- [Assignment 1]:
Please count the lines in the records below that contain the string "images", treating case as significant. Reply with the number alone.

- [Text under study]:
* * * * * * *

Random walk impl with COO format (not CSR)?

The current DGL random walk implementations require a CSR graph format. For my use case, the CSR format requires a much larger memory footprint than its COO format:
For 68B edges (5 edge types), DGL(COO) is 1099GB cpu memory, and DGL(CSR) is 2470GB cpu memory.

Do you think it’d be possible to implement a random walk implementation that uses the COO format and is also just as performant as the CSR-based implementation? The high CPU memory overhead of CSR is causing complications with serving.


Is the number 2470G only from CSR or from both CSR and COO? In general COO storage is O(2 * E) while CSR is O(2 * E + N). It shouldn’t differ that much. You could try directly creating a graph from CSR and see again.

In general I think it’s hard to implement a COO-based random walk because you need to find the successors of a vertex, unless the COO array is sorted (which is equivalent to a CSR).

The 2470G is only from CSR (I had used graph = graph.formats(['csr']) to force CSR only). This CPU memory discrepancy is indeed strange, I need to investigate what’s going on there, as for our graphs num_edges >> num_nodes.

Thanks for the info!

One thing I realized recently is that our COO to CSR conversion is not optimal; while the output consumption is O(2 * E + N), the peak consumption is actually more than that, probably 4 * E, because we maintain some O(E) arrays for sorting.

You could directly construct a CSR graph by

g = dgl.graph(('csr', (indptr, indices, data)))

* * * * * * *

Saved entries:
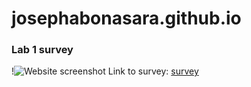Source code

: # josephabonasara.github.io

### Lab 1 survey
!![Website screenshot](Lab1/images/website_screenshot.PNG)
Link to survey: [survey](https://josephabonasara.github.io/Lab1/index.html)
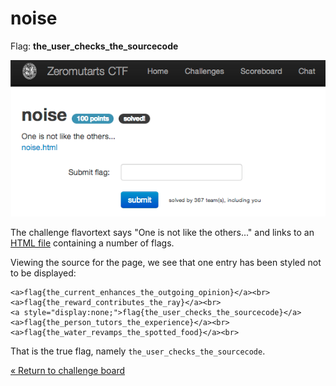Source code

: noise
=====

Flag: **the_user_checks_the_sourcecode**

![noise](images/noise.png "noise challenge introduction")

The challenge flavortext says "One is not like the others..." and
links to an [HTML file](noise.html "HTML file") containing a number of
flags.

Viewing the source for the page, we see that one entry has been styled not to be
displayed:

    <a>flag{the_current_enhances_the_outgoing_opinion}</a><br>
    <a>flag{the_reward_contributes_the_ray}</a><br>
    <a style="display:none;">flag{the_user_checks_the_sourcecode}</a>
    <a>flag{the_person_tutors_the_experience}</a><br>
    <a>flag{the_water_revamps_the_spotted_food}</a><br>

That is the true flag, namely `the_user_checks_the_sourcecode`.

[« Return to challenge board](../README.md "Return to challenge board")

* * * * * * *

- [Assignment 2]:
Answer these questions from the forum thread on random walks above:
(a) How much CPU memory does DGL use in COO format for 68B edges?
(b) What call was used to force a CSR-only graph?
(c) What is the probable peak memory consumption of the COO to CSR conversion?

- [Answer area 1]:
2

- [Answer area 2]:
(a) 1099GB.
(b) graph = graph.formats(['csr'])
(c) Probably 4 * E.